With over one billion people on the move globally, the healthcare of international migrants is increasingly important in the design and delivery of health services. COVID-19 had a greater impact on minoritised ethnic populations and migrants in England. However, we do not know how COVID-19 has affected preconception (women’s health before pregnancy), maternal (women’s health during pregnancy) and child health, or how being a migrant, not speaking English as a first language or belonging to a particular ethnic group may lead to inequalities in care.
The need for interpretation services is a good way to identify if someone is an international migrant as shown by data from the Migration Observatory which indicate that only 1% of people born in the UK require an interpreter.

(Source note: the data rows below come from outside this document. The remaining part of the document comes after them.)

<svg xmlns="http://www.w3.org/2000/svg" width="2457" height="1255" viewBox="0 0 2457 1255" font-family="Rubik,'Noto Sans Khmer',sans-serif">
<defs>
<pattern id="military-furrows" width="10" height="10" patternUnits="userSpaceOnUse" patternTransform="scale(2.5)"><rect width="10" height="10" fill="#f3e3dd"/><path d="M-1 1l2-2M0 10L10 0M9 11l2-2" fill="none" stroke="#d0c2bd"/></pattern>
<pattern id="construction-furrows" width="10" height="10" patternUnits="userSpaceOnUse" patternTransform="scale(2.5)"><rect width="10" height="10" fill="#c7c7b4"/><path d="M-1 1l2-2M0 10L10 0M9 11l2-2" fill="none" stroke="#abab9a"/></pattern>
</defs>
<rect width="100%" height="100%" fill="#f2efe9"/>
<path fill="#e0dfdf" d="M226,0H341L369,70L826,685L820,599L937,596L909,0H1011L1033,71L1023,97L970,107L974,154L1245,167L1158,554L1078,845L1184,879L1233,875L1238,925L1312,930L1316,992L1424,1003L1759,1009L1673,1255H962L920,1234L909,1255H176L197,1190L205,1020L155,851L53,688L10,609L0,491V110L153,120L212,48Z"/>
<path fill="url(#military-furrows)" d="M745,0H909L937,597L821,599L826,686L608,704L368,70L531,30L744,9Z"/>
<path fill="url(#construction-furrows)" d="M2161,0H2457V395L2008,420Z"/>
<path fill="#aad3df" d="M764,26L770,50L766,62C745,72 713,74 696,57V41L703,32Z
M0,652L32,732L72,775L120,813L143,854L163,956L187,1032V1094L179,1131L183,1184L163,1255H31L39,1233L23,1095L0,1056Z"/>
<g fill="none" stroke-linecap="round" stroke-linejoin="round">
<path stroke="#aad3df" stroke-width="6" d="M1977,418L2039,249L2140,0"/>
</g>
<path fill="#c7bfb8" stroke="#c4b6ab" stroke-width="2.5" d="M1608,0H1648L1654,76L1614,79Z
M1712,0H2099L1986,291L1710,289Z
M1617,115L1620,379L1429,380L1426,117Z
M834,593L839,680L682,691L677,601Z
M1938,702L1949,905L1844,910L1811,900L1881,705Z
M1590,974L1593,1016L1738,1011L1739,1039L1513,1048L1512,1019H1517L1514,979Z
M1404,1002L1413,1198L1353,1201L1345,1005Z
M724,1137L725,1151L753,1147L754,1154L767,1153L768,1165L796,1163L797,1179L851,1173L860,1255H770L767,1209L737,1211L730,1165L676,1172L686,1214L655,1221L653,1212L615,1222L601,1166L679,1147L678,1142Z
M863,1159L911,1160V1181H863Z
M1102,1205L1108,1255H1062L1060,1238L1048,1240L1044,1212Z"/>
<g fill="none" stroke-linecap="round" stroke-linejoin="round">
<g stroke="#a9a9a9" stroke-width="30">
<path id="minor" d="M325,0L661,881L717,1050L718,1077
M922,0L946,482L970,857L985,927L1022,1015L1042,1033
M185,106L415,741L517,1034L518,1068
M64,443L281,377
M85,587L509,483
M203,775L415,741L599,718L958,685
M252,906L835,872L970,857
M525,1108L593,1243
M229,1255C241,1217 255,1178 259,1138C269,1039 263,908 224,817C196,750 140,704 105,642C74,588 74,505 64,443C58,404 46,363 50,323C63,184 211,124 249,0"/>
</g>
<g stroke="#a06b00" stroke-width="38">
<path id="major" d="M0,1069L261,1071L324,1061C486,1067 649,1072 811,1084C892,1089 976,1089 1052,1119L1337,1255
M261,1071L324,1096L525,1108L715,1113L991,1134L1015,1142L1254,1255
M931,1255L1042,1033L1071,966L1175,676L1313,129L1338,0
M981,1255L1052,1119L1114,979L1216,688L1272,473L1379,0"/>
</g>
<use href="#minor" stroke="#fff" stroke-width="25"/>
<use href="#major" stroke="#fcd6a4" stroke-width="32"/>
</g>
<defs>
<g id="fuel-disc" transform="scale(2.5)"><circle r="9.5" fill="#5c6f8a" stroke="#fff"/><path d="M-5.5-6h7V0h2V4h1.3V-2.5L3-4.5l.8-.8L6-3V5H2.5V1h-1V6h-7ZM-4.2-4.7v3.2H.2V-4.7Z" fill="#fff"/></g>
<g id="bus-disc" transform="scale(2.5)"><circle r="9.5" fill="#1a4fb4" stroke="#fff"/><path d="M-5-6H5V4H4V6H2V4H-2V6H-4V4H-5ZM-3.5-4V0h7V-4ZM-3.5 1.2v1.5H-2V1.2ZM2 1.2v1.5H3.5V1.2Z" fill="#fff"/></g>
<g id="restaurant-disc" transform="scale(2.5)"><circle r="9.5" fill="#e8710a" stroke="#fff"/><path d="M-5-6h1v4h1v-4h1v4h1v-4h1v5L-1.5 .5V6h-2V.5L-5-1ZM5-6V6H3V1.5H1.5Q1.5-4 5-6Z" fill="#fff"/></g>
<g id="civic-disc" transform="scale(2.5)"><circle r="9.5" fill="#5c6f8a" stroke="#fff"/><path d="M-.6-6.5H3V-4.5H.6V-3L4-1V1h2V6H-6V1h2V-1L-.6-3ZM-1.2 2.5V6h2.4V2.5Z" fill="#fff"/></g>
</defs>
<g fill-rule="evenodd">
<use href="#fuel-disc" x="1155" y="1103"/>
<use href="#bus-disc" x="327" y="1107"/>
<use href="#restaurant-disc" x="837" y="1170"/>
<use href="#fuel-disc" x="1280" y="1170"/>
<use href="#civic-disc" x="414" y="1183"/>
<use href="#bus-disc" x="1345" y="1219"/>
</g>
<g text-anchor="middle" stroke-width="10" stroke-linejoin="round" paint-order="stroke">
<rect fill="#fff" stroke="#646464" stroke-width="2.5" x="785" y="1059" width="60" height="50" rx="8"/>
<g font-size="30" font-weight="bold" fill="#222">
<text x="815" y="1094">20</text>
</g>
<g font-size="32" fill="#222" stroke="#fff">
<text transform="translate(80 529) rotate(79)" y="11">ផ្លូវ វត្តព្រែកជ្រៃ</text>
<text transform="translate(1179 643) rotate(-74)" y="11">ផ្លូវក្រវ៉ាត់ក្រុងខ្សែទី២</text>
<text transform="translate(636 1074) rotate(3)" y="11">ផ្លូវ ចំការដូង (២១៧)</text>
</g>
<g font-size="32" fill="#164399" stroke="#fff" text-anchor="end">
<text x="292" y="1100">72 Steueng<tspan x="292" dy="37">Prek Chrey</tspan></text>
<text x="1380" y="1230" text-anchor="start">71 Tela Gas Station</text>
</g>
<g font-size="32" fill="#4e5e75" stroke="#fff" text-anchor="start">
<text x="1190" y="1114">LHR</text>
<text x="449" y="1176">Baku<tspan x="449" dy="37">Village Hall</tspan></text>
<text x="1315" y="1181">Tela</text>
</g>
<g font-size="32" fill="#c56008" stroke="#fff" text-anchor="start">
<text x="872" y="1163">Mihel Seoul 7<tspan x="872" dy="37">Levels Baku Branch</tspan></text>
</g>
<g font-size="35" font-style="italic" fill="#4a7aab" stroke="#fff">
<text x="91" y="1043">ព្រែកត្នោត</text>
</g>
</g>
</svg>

Although this may not identify all migrants, individuals who require an interpreter are likely to represent the most overlooked and at risk migrant groups.

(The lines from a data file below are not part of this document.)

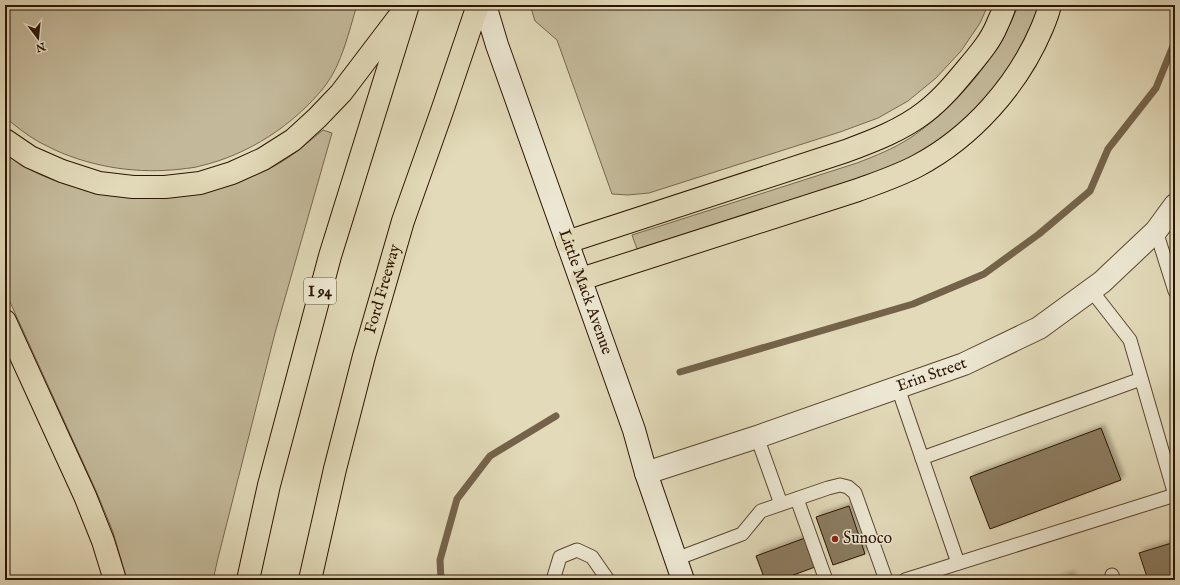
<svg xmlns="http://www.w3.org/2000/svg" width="1180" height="585" font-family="'IM FELL English',serif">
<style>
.green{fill:#c3b99a;stroke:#78674e}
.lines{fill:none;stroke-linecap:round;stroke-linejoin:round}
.stream{stroke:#74634a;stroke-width:7}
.building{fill:#8b7b61;stroke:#2d1501;filter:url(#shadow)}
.service-casing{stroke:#5a462f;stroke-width:15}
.minor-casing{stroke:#5a462f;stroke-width:24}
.secondary-casing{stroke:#2d1501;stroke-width:24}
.motorway-casing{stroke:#2d1501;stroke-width:24}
.service{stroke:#ece7d2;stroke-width:13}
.minor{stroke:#ece7d2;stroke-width:22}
.secondary{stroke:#ece7d2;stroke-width:22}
.motorway{stroke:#e2dab9;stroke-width:22}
.poi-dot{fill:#8f2418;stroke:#ece7d2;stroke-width:1.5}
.labels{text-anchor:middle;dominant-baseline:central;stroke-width:3;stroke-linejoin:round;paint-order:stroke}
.shield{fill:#ece7d2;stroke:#665440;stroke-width:1}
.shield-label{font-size:15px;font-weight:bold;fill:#2d1501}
.street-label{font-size:16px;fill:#2d1501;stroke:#ece7d2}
.poi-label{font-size:16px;fill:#2d1501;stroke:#ece7d2;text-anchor:start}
</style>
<defs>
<filter id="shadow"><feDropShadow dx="3.5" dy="-3.5" stdDeviation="2" flood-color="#0004"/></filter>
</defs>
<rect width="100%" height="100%" fill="#e2dab9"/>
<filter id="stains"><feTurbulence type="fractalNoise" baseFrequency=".005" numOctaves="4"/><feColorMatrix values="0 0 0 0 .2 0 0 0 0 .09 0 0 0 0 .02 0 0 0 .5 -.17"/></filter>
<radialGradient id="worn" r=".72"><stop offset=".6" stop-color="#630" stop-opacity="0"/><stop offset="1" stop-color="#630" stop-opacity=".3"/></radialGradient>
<g class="green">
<path d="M 5,5 L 357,5 C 349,31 342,64 325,86 C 294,125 248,155 200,166 C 194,168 188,168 182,169 C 139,174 95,168 55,150 C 50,147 44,145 39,142 C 27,135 15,126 5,117 Z"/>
<polygon points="530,5 988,5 980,23 961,51 936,78 908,101 878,118 840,132 649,193 628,195 612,194 557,40 535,21"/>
<path d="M 1018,5 L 1040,5 L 1036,16 L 1011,66 L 976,109 L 955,128 L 931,146 L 905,161 L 848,183 L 637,249 L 632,235 L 857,163 C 875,156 893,149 910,138 C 953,110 1001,55 1018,5 Z"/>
<path d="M 323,130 L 332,133 L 275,333 L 218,558 L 213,580 L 127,580 L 113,532 L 97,493 L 5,291 L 5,153 C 14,159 23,166 33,171 C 48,179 65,184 82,189 C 148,207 216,198 276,165 C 293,156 308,142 323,130 Z"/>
</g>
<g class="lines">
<g class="stream">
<polyline points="680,372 913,304 984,274 1039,234 1090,191 1108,149 1156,88 1175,41"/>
<polyline points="441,580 440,560 457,499 490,456 556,416"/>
</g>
</g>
<g class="building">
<polygon points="1101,428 1121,480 990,529 970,477"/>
<polygon points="849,506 865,554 833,565 816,517"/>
<polygon points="805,538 815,567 780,580 765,580 756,556"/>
<polygon points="1175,542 1175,580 1148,580 1139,553"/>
<polygon points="1071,575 1073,580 1056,580"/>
</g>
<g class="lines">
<g class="service-casing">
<g id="service">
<polyline points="1156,231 1175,291"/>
<polyline points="1091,290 1130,340 1175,495"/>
<polyline points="898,388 958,563"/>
<polyline points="757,437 781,504"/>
<polyline points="922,458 1141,379"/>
<polyline points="797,499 826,580"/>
<polyline points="676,559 742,534 761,511 828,488 840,485 848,487 855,493 886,580"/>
<polyline points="1112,575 1114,580"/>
<polyline points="553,580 560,557 577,550 592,557 608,580"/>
<polyline points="905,580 1175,495"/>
</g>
</g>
<g class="minor-casing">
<g id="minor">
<path id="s1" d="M 646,473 L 757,437 L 964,364 L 1039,328 L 1102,282 L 1156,231 L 1175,205"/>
</g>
</g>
<g class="secondary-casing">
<g id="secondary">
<path id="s2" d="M 485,5 L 497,45 L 634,430 L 646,473 L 683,580"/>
</g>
</g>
<g class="motorway-casing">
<g id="motorway">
<polyline points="5,140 30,157 62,171 99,183 133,187 165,187 200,183 232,173 263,159 293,140 317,118 341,93 398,18"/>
<path d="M 567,242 L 846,151 C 873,141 902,130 925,112 C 942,99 956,82 970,65 C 980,53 991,40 997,25 C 1000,18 1003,12 1005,5"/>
<path d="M 581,279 L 858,190 C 877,183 898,176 917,166 C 972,137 1018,85 1042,28 C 1045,21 1048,13 1050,5"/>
<polyline points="5,321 85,496 103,541 115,580"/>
<polyline points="248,580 269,485 330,256 408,5"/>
<path id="s3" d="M 310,580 L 335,469 L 364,356 L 403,221 L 442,111 L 478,5"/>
</g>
</g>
<use href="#service" class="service"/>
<use href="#minor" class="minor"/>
<use href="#secondary" class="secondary"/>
<use href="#motorway" class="motorway"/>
</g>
<circle class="poi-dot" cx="835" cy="539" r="4"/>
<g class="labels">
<rect class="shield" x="304" y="278" width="32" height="26" rx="3"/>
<g class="shield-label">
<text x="320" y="291">I 94</text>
</g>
<g class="street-label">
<text stroke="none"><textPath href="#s3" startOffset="300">Ford Freeway</textPath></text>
<text stroke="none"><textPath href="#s2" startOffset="304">Little Mack Avenue</textPath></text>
<text stroke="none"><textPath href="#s1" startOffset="302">Erin Street</textPath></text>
</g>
<g class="poi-label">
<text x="843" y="539">Sunoco</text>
</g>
</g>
<rect width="1180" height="585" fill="none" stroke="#e2dab9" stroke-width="20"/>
<rect x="6" y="6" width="1168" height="573" fill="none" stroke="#2d1501" stroke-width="2"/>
<rect x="10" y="10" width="1160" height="565" fill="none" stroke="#2d1501"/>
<g transform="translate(38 38) rotate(164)" stroke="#ece7d2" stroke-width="3" paint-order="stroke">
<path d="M0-3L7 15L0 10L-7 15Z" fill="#2d1501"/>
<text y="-6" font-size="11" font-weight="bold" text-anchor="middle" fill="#2d1501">N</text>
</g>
<rect width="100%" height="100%" filter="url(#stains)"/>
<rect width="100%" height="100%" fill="url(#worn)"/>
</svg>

We will look at the impact of COVID-19 on healthcare use, and rates of illness and death of children and women of childbearing age who require an interpreter, compared to those who do not require an interpreter.
Examples of the topics that we will study include:
- Primary care (general practice) use
- Referrals to secondary care (hospital specialists)
- Diagnosis of existing health conditions
- COVID-19 vaccination rates
- Death rates
Our findings will provide new information concerning the impact of the COVID-19 pandemic on preconception, maternal and child health among individuals whose first language isn’t English and require an interpreter. This group includes people who have migrated to the UK, and their children and grandchildren. Throughout this study, we will consult with members of the public who have lived experience of migration in order to further refine and guide the focus of our research. This knowledge will help us develop recommendations on how to improve policies affecting how services are delivered to meet the needs of this population.